- [Document passage]:
_ _ _ _ _ _ _
Town Column


By Jacqueline Sexton
Click here to contact Jacqueline

Posted April 5, 2007

The trees are budding, the grass has a green shimmer, daffodils are up, and the birds are back as we approach Easter, the season of joyful regeneration. The United Methodist Church will have its traditional sunrise service at 6 am at the Bend in the Road Beach in Edgartown followed by breakfast at the Old Whaling Church, also in Edgartown. Sunday worship service in Chilmark will be held as usual at 11 am. Happy Easter!

The sustainable book club, an Island-wide group, reads and discusses books that examine our relationship with nature. Everyone is invited to join. The club is sponsored by all six Island libraries, Felix Neck Sanctuary, the Vineyard Conservation Society, and the Polly Hill Arboretum. The next meeting will be at the Chilmark library on Wednesday, April 25, at 5:30 pm to discuss Barbara Kingsolver's "Prodigal Summer," of which Publisher's Weekly writes: "...(focuses ) on the ecological damage done by herbicides and ethical questions about raising tobacco...). The library has copies of the book in large print, regular print, and audio.

The League of Women Voters plans a candidate's night at the library next Thursday, April 12, at 7 pm. It's a good opportunity to ask questions of the candidates.

Islanders frequently vacation on other islands, and Anguilla, a British colony in the Caribbean, is the latest popular destination, according to Bill and Betty Haynes, who recently visited there. Dion Thomas, chef at The Cornerway has a restaurant, The Overlook, there, keeping in touch with his Caribbean cuisine. Menemsha summer visitor Jimmy Buffet was there last month giving a concert "for 1,000 people in enough space for about 100." A number of other families from around the Island were also spotted. If you're seeking the unspoiled quality of the Island, hurry to get there soon before the condos and other ephemera of resort life eclipse all vestiges of the simple life.

School children in Chilmark continue to benefit enormously from input by numerous volunteers. In Diane Gandy's April issue of The Bell Tower, she reports that custodian Lisa Nichols brought scrapbooks, post cards and other mementos from the 1900s, collected by her great-grandfather Steven Cottle and his wife, Adelaide, to show the students who are presently studying whales. Mr. Cottle was captain of the Belvedere, a whaling ship out of Edgartown.
_ _ _ _ _ _ _
- [Extracted records]:

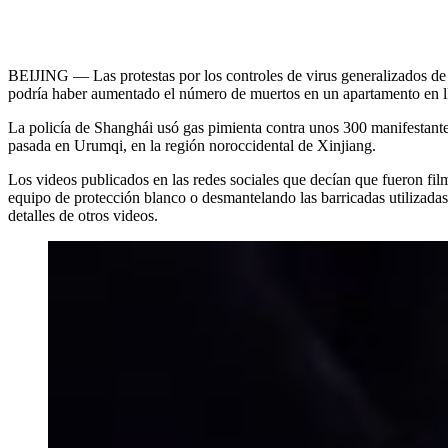
BEIJING — Las protestas por los controles de virus generalizados de
podría haber aumentado el número de muertos en un apartamento en ll
La policía de Shanghái usó gas pimienta contra unos 300 manifestantes
pasada en Urumqi, en la región noroccidental de Xinjiang.
Los videos publicados en las redes sociales que decían que fueron fil
equipo de protección blanco o desmantelando las barricadas utilizadas
detalles de otros videos.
_ _ _ _ _ _ _
According to the town column, why should readers seeking the unspoiled quality of the Island hurry to visit Anguilla? Answer in one to three sentences. The entries are separate material and are not part of the town column.

They should go soon because the condos and other ephemera of resort life may eclipse all vestiges of the simple life there.